Build a multiple linear regression model which regresses `impressions`, `clicks`, and `gender` on `total_convert`, using our `train` dataset. Save the result to a variable called `model`; then call `summary(model)` to view the model results.

2.

How might we interpret the coefficient estimate for `gender`? Set the variable `gender_coefficient` equal to the statement that most correctly interprets the estimate value — either `"a"`, `"b"`, or `"c"`:

A. The coefficient of the `gender` variable is not statistically significant, so we cannot come to any substantive conclusion from its’ value.

B. The coefficient of the `gender` variable is negative, which means that as `total_convert`, `clicks`, and `impressions` increases, men are less likely to purchase a advertised product.

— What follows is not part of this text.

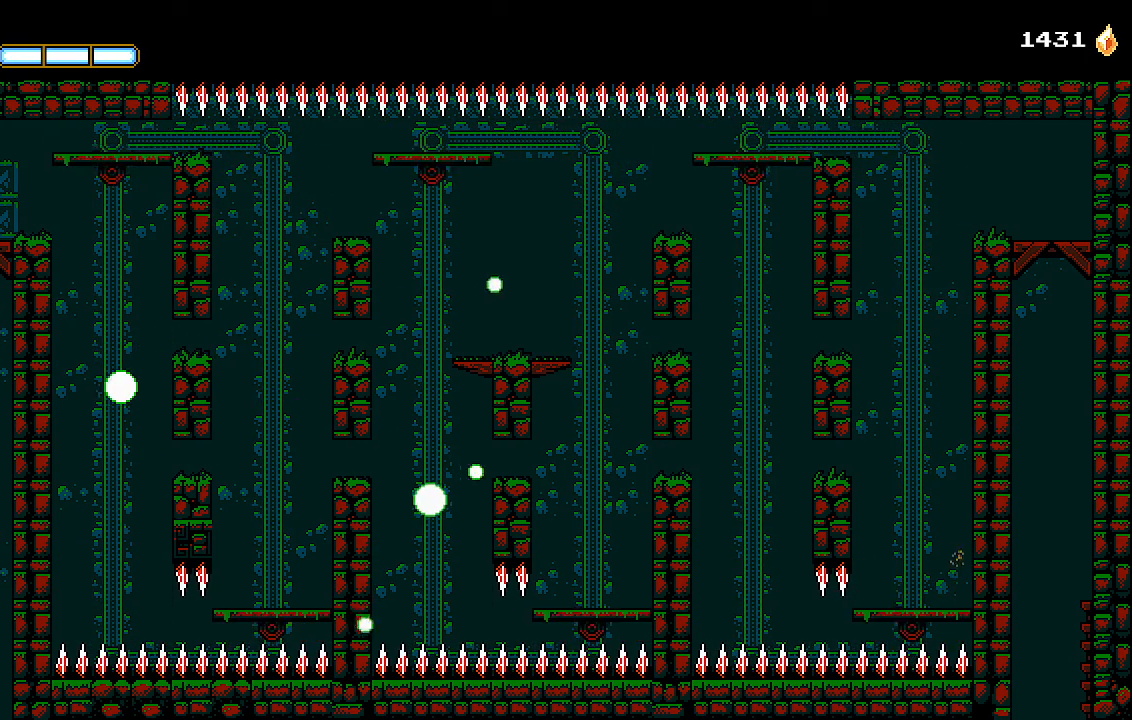
{"buttons": ["CROSS", "DPAD_RIGHT"], "left_stick": "center", "right_stick": "center", "events": [[67, "CROSS", "down"], [100, "L1", "up"], [167, "CROSS", "up"], [200, "L1", "down"], [267, "CROSS", "down"], [267, "L1", "up"], [333, "CROSS", "up"], [333, "L1", "down"], [400, "CROSS", "down"], [433, "L1", "up"]]}
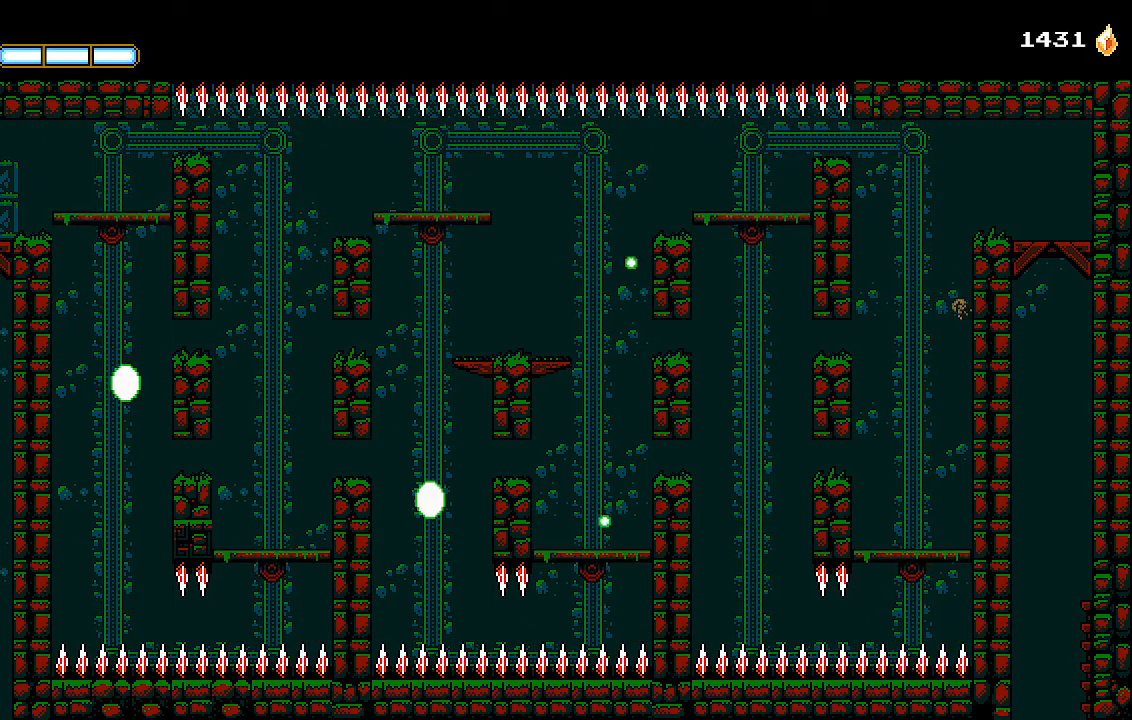
{"buttons": ["DPAD_RIGHT"], "left_stick": "center", "right_stick": "center", "events": [[133, "CROSS", "up"]]}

C. The coefficient of the gender variable is negative. This means that a men are less likely than women––with the same value of `clicks` and `impressions`–– to purchase an advertised product.

3.

Let’s build a second, simpler model so that we can confirm adding gender to our model increases its’ accuracy. Build a multiple linear regression model which regresses `impressions`, and `clicks` on `total_convert`. Save the result to a variable called `model2`.

4.

Compute the R-squared value for `model` and `model2`, and save the results to `rsq_model` and `rsq_model2` respectively. Call both variables to view their values.

5.

Which model best fits our data? Set the variable `best_fit` equal to the larger r-squared value.

6.

Set the variable `gender_diff` equal to the difference between `rsq_model` and `rsq_model2`. Uncomment the f-string at the bottom of the file to see how we would provide a narrative around the effect of gender on interaction with online advertisements.